→ Directions:
Please edit the lines below so that each "bounding box" reads "bounding rectangle", changing nothing else.

→ Records to process:
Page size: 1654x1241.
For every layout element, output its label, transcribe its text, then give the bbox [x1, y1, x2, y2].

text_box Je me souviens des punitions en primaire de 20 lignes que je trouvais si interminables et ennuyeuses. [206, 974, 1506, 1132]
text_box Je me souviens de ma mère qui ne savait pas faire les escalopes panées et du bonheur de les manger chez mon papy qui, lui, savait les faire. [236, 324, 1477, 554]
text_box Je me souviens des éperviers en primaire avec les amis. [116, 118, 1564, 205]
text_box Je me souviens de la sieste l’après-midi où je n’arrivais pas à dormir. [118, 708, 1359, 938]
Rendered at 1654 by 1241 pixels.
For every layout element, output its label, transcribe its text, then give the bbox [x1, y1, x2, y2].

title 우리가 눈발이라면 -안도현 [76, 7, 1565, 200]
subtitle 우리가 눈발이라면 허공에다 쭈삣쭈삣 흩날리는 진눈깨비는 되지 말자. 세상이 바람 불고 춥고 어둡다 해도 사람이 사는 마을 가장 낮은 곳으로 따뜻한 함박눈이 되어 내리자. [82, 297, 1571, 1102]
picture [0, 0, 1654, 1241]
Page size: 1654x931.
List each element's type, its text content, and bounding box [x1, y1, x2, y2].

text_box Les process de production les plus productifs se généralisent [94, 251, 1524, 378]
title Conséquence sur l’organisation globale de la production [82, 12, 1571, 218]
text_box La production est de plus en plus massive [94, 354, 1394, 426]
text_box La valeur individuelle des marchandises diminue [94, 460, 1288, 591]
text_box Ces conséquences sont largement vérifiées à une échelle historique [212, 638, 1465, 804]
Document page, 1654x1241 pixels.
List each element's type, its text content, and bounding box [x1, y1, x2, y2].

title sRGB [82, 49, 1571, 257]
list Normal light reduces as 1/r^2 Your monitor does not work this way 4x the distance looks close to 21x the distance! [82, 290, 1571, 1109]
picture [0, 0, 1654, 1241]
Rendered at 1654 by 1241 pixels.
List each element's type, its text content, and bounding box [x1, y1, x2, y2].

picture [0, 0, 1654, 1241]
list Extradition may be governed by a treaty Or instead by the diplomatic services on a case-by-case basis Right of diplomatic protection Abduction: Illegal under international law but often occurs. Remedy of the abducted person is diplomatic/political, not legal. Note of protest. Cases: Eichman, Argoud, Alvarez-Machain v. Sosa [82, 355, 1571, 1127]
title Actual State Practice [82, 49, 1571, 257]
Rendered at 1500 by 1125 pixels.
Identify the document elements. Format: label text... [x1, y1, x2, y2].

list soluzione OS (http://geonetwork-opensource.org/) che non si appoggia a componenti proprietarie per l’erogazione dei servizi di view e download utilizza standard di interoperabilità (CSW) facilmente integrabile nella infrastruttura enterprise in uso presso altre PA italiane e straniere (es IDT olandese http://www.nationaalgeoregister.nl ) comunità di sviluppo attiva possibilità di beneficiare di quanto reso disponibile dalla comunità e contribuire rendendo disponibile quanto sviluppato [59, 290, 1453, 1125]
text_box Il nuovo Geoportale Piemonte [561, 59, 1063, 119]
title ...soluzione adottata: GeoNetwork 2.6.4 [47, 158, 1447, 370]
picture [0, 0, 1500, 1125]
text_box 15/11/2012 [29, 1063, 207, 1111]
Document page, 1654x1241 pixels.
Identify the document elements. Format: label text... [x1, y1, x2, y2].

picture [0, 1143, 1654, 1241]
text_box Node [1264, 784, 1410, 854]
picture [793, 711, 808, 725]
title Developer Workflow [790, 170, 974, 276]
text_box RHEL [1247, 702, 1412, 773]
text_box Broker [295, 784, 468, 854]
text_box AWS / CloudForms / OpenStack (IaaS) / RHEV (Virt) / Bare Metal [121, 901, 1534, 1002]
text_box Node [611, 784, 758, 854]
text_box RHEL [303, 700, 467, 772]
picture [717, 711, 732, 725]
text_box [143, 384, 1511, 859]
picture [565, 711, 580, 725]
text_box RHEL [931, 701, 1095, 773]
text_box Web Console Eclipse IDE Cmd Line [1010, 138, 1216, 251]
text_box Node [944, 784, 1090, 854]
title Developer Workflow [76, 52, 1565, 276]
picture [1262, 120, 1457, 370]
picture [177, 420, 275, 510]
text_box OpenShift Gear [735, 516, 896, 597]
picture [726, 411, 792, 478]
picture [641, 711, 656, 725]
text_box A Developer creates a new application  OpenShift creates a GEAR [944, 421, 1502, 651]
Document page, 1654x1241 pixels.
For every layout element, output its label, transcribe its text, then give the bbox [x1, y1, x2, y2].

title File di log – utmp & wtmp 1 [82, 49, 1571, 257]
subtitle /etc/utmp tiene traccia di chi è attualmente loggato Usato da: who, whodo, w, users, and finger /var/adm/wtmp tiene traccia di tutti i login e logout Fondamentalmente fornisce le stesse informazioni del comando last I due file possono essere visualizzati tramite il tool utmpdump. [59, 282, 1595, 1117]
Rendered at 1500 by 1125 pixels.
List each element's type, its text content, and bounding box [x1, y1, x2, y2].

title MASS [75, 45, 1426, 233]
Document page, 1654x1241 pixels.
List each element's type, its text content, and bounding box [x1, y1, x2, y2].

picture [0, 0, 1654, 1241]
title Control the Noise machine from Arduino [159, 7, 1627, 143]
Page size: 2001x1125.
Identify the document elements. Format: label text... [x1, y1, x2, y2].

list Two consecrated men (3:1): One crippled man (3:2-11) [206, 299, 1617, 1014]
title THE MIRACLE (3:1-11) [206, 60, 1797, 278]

→ Response:
Page size: 1654x1241.
For every layout element, output its label, transcribe its text, then give the bbox [x1, y1, x2, y2].

text_box Je me souviens des punitions en primaire de 20 lignes que je trouvais si interminables et ennuyeuses. [206, 974, 1506, 1132]
text_box Je me souviens de ma mère qui ne savait pas faire les escalopes panées et du bonheur de les manger chez mon papy qui, lui, savait les faire. [236, 324, 1477, 554]
text_box Je me souviens des éperviers en primaire avec les amis. [116, 118, 1564, 205]
text_box Je me souviens de la sieste l’après-midi où je n’arrivais pas à dormir. [118, 708, 1359, 938]
Rendered at 1654 by 1241 pixels.
For every layout element, output its label, transcribe its text, then give the bbox [x1, y1, x2, y2].

title 우리가 눈발이라면 -안도현 [76, 7, 1565, 200]
subtitle 우리가 눈발이라면 허공에다 쭈삣쭈삣 흩날리는 진눈깨비는 되지 말자. 세상이 바람 불고 춥고 어둡다 해도 사람이 사는 마을 가장 낮은 곳으로 따뜻한 함박눈이 되어 내리자. [82, 297, 1571, 1102]
picture [0, 0, 1654, 1241]
Page size: 1654x931.
List each element's type, its text content, and bounding rectangle [x1, y1, x2, y2].

text_box Les process de production les plus productifs se généralisent [94, 251, 1524, 378]
title Conséquence sur l’organisation globale de la production [82, 12, 1571, 218]
text_box La production est de plus en plus massive [94, 354, 1394, 426]
text_box La valeur individuelle des marchandises diminue [94, 460, 1288, 591]
text_box Ces conséquences sont largement vérifiées à une échelle historique [212, 638, 1465, 804]
Document page, 1654x1241 pixels.
List each element's type, its text content, and bounding rectangle [x1, y1, x2, y2].

title sRGB [82, 49, 1571, 257]
list Normal light reduces as 1/r^2 Your monitor does not work this way 4x the distance looks close to 21x the distance! [82, 290, 1571, 1109]
picture [0, 0, 1654, 1241]
Rendered at 1654 by 1241 pixels.
List each element's type, its text content, and bounding rectangle [x1, y1, x2, y2].

picture [0, 0, 1654, 1241]
list Extradition may be governed by a treaty Or instead by the diplomatic services on a case-by-case basis Right of diplomatic protection Abduction: Illegal under international law but often occurs. Remedy of the abducted person is diplomatic/political, not legal. Note of protest. Cases: Eichman, Argoud, Alvarez-Machain v. Sosa [82, 355, 1571, 1127]
title Actual State Practice [82, 49, 1571, 257]
Rendered at 1500 by 1125 pixels.
Identify the document elements. Format: label text... [x1, y1, x2, y2].

list soluzione OS (http://geonetwork-opensource.org/) che non si appoggia a componenti proprietarie per l’erogazione dei servizi di view e download utilizza standard di interoperabilità (CSW) facilmente integrabile nella infrastruttura enterprise in uso presso altre PA italiane e straniere (es IDT olandese http://www.nationaalgeoregister.nl ) comunità di sviluppo attiva possibilità di beneficiare di quanto reso disponibile dalla comunità e contribuire rendendo disponibile quanto sviluppato [59, 290, 1453, 1125]
text_box Il nuovo Geoportale Piemonte [561, 59, 1063, 119]
title ...soluzione adottata: GeoNetwork 2.6.4 [47, 158, 1447, 370]
picture [0, 0, 1500, 1125]
text_box 15/11/2012 [29, 1063, 207, 1111]
Document page, 1654x1241 pixels.
Identify the document elements. Format: label text... [x1, y1, x2, y2].

picture [0, 1143, 1654, 1241]
text_box Node [1264, 784, 1410, 854]
picture [793, 711, 808, 725]
title Developer Workflow [790, 170, 974, 276]
text_box RHEL [1247, 702, 1412, 773]
text_box Broker [295, 784, 468, 854]
text_box AWS / CloudForms / OpenStack (IaaS) / RHEV (Virt) / Bare Metal [121, 901, 1534, 1002]
text_box Node [611, 784, 758, 854]
text_box RHEL [303, 700, 467, 772]
picture [717, 711, 732, 725]
text_box [143, 384, 1511, 859]
picture [565, 711, 580, 725]
text_box RHEL [931, 701, 1095, 773]
text_box Web Console Eclipse IDE Cmd Line [1010, 138, 1216, 251]
text_box Node [944, 784, 1090, 854]
title Developer Workflow [76, 52, 1565, 276]
picture [1262, 120, 1457, 370]
picture [177, 420, 275, 510]
text_box OpenShift Gear [735, 516, 896, 597]
picture [726, 411, 792, 478]
picture [641, 711, 656, 725]
text_box A Developer creates a new application  OpenShift creates a GEAR [944, 421, 1502, 651]
Document page, 1654x1241 pixels.
For every layout element, output its label, transcribe its text, then give the bbox [x1, y1, x2, y2].

title File di log – utmp & wtmp 1 [82, 49, 1571, 257]
subtitle /etc/utmp tiene traccia di chi è attualmente loggato Usato da: who, whodo, w, users, and finger /var/adm/wtmp tiene traccia di tutti i login e logout Fondamentalmente fornisce le stesse informazioni del comando last I due file possono essere visualizzati tramite il tool utmpdump. [59, 282, 1595, 1117]
Rendered at 1500 by 1125 pixels.
List each element's type, its text content, and bounding rectangle [x1, y1, x2, y2].

title MASS [75, 45, 1426, 233]
Document page, 1654x1241 pixels.
List each element's type, its text content, and bounding rectangle [x1, y1, x2, y2].

picture [0, 0, 1654, 1241]
title Control the Noise machine from Arduino [159, 7, 1627, 143]
Page size: 2001x1125.
Identify the document elements. Format: label text... [x1, y1, x2, y2].

list Two consecrated men (3:1): One crippled man (3:2-11) [206, 299, 1617, 1014]
title THE MIRACLE (3:1-11) [206, 60, 1797, 278]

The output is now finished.